Undang-Undang Sapu Jagat
Oleh: Dhimam Abror DjuraidHasil-hasil perjuangan reformasi yang penuh darah dan air mata itu itu pelan-pelan mulai digerogoti hingga menjadi keropos. DPR sudah kehilangan daya kritisnya dan kembali menjadi rubber stamp, lembaga tukang stempel kebijakan pemerintah.
Partai-partai politik dilanda band wagon effect, beramai-ramai melompat naik ke band wagon kekuasaan dan menyisakan sedikit partai oposisi yang lunglai tidak berdaya. Kehidupan kampus kembali mengalami normalisasi seperti era despotisme lama. Para pemimpin kampus kehilangan independensi dan kebebasan akademik, para mahasiswa kehilangan kebebasan untuk mengekspresikan aspirasi politiknya.

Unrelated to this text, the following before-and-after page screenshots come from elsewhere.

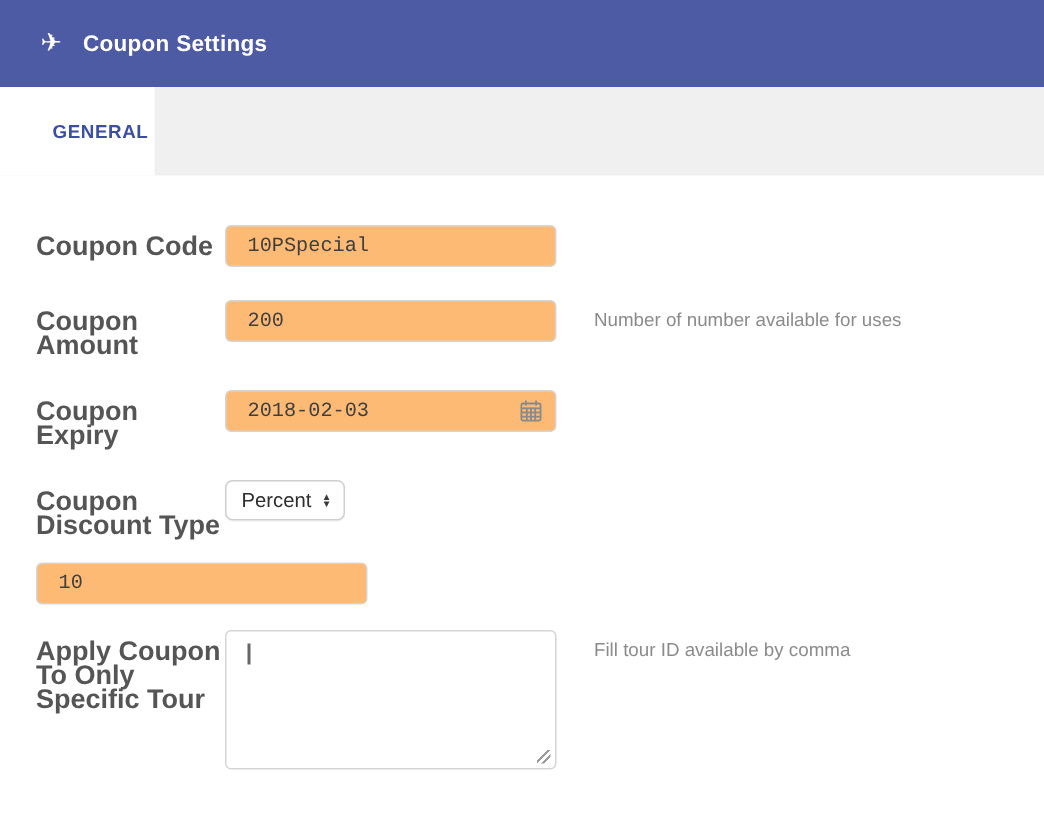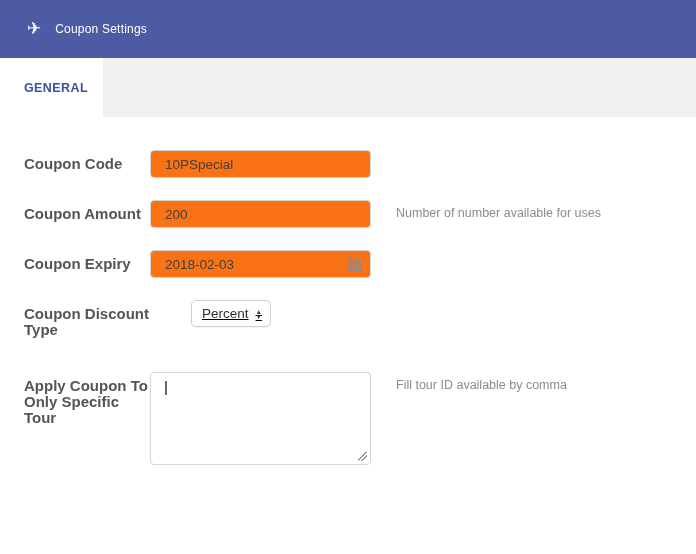--- a/index.html
+++ b/index.html
@@ -20,38 +20,38 @@
   }
   .plane-icon {
     color: #ffffff;
     font-size: 17px;
     line-height: 1;
     margin-right: 14px;
     transform: translateY(-1px);
   }
   .app-title {
     color: #ffffff;
-    font-size: 12px;
-    font-weight: normal;
+    font-size: 15px;
+    font-weight: bold;
     letter-spacing: 0.2px;
   }
 
   
   .tab-bar {
     height: 59px;
     background: #f0f0f0;
     display: flex;
   }
   .tab {
     height: 100%;
     min-width: 103px;
     display: flex;
     align-items: center;
     justify-content: flex-start;
-    padding-left: 24px;
+    padding-left: 35px;
     cursor: pointer;
   }
   .tab.active {
     background: #ffffff;
   }
   .tab-label {
     color: #3b4fa2;
     font-size: 12.5px;
     font-weight: bold;
     letter-spacing: 0.4px;
@@ -59,42 +59,42 @@
 
   
   .form-area {
     padding: 33px 0 0 24px;
   }
   .form-row {
     display: flex;
     align-items: flex-start;
     margin-bottom: 22px;
   }
-  .form-row.tight { margin-bottom: 17px; gap: 41px; }
+  .form-row.tight { margin-bottom: 17px; }
   .field-label {
     width: 126px;
     padding-top: 6px;
     color: #555555;
-    font-size: 15px;
+    font-size: 18px;
     font-weight: bold;
     line-height: 16px;
   }
   .control-wrap {
     position: relative;
   }
   .text-input {
     width: 221px;
     height: 28px;
     border: 1px solid #d5d5d5;
     border-radius: 4px;
     padding: 0 28px 0 14px;
-    font-family: Liberation Sans, sans-serif;
+    font-family: Liberation Mono, monospace;
     font-size: 13.5px;
     color: #3f3f3f;
-    background: #f97316;
+    background: #fdba74;
     outline: none;
   }
   .calendar-icon {
     position: absolute;
     right: 9px;
     top: 6px;
     width: 16px;
     height: 16px;
     pointer-events: none;
   }
@@ -103,21 +103,20 @@
   .select-control {
     display: inline-flex;
     align-items: center;
     height: 27px;
     border: 1px solid #cfcfcf;
     border-radius: 5px;
     padding: 0 8px 0 10px;
     background: #ffffff;
     cursor: pointer;
     box-shadow: 0 1px 1px rgba(0,0,0,0.04);
-    text-decoration: underline;
   }
   .select-value {
     font-size: 13.5px;
     color: #2e2e2e;
   }
   .stepper-icon {
     display: inline-flex;
     flex-direction: column;
     align-items: center;
     margin-left: 7px;
@@ -220,20 +219,23 @@
         <span class="select-value">Percent</span>
         <span class="stepper-icon">
           <span>▲</span>
           <span>▼</span>
         </span>
       </div>
     </div>
   </div>
 
   <div class="form-row tight">
+    <div class="control-wrap">
+      <input class="text-input" type="text" value="10" style="">
+    </div>
   </div>
 
   <div class="form-row">
     <div class="field-label">Apply Coupon To Only Specific Tour</div>
     <div class="control-wrap">
       <div class="tour-textarea">
         <div class="text-cursor"></div>
         <div class="resize-grip"></div>
       </div>
     </div>

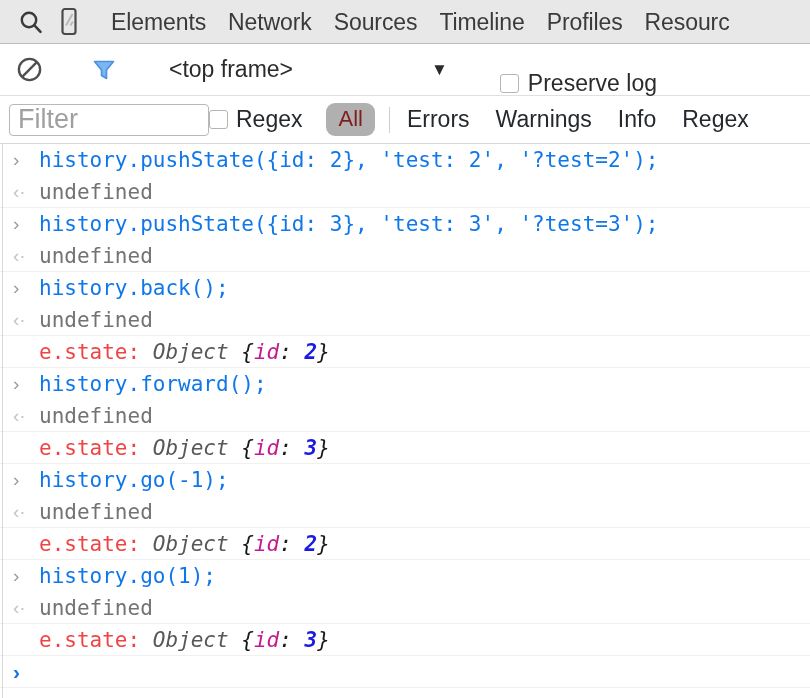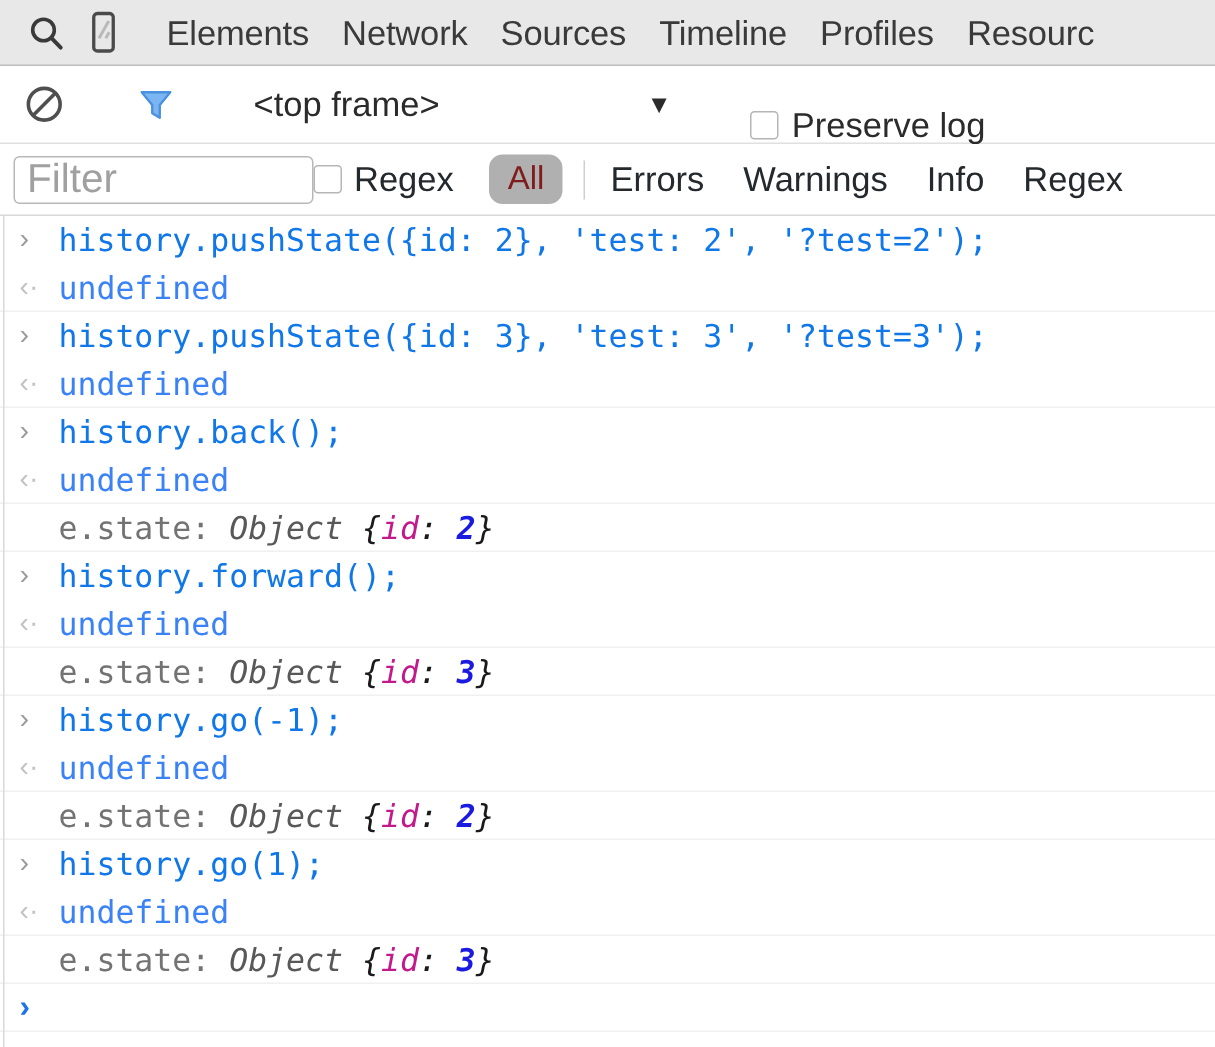--- a/index.html
+++ b/index.html
@@ -202,22 +202,22 @@
     flex: none;
     font-family: "Liberation Sans", sans-serif;
     font-size: 19px;
     line-height: 1;
     display: inline-block;
   }
   .gutter.in  { color: #9a9a9a; }
   .gutter.out { color: #c2c2c2; }
   .gutter.prompt { color: #1a73e8; font-weight: bold; font-size: 21px; }
   .code-in  { color: #1077e8; }
-  .code-out { color: #3b82f6; }
-  .ev-text  { color: #737373; }
+  .code-out { color: #737373; }
+  .ev-text  { color: #ef4444; }
   .ev-obj   { color: #585858; font-style: italic; }
   .ev-brace { color: #1a1a1a; font-style: italic; }
   .ev-key   { color: #c21a8c; font-style: italic; }
   .ev-num   { color: #1a1ae0; font-style: italic; font-weight: bold; }
 </style>
 </head>
 <body>
 
 <div id="app">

Hasil-hasil perjuangan reformasi satu demi satu mengalami pelemahan sistematis. KPK yang menjadi momok para koruptor sudah berhasil dijinakkan.
KPK bukan lagi menjadi super body yang punya kekuasaan pemberantasan korupsi ekstra, karena KPK sudah terkooptasi menjadi bagian dari korporatisme negara.
Otonomi dan desentralisasi yang menjadi ruh reformasi, pelan-pelan digerogoti. Puncaknya terjadi ketika pemerintah memaksakan pemberlakuan undang-undang sapujagat Omnibus Law. Dengan undang-undang itu kewenangan perizinan yang semula terdesentralisasi di daerah disedot kembali menjadi sentralisasi ke pusat.
Undang-undang sapujagat Omnibus Law dengan segala aturan turunannya telah menjadikan pemerintah pusat kembali powerful. Di antara sedemikian banyak penumpang dalam omnibus law yang paling banyak jadi sorotan publik adalah UU Cipta Kerja.
Selain dianggap banyak memuat pasal kontroversial, UU Cipta Kerja dinilai oleh para aktivis serikat buruh hanya mementingkan kepentingan investor.
UU Cipta Kerja adalah paket yang dampaknya dianggap paling berpengaruh pada masyarakat luas, terutama jutaan pekerja di Indonesia. Inilah yang membuat banyak serikat buruh mati-matian menolak UU Cipta Kerja dan menggugatnya ke Mahkamah Konstitusi (MK).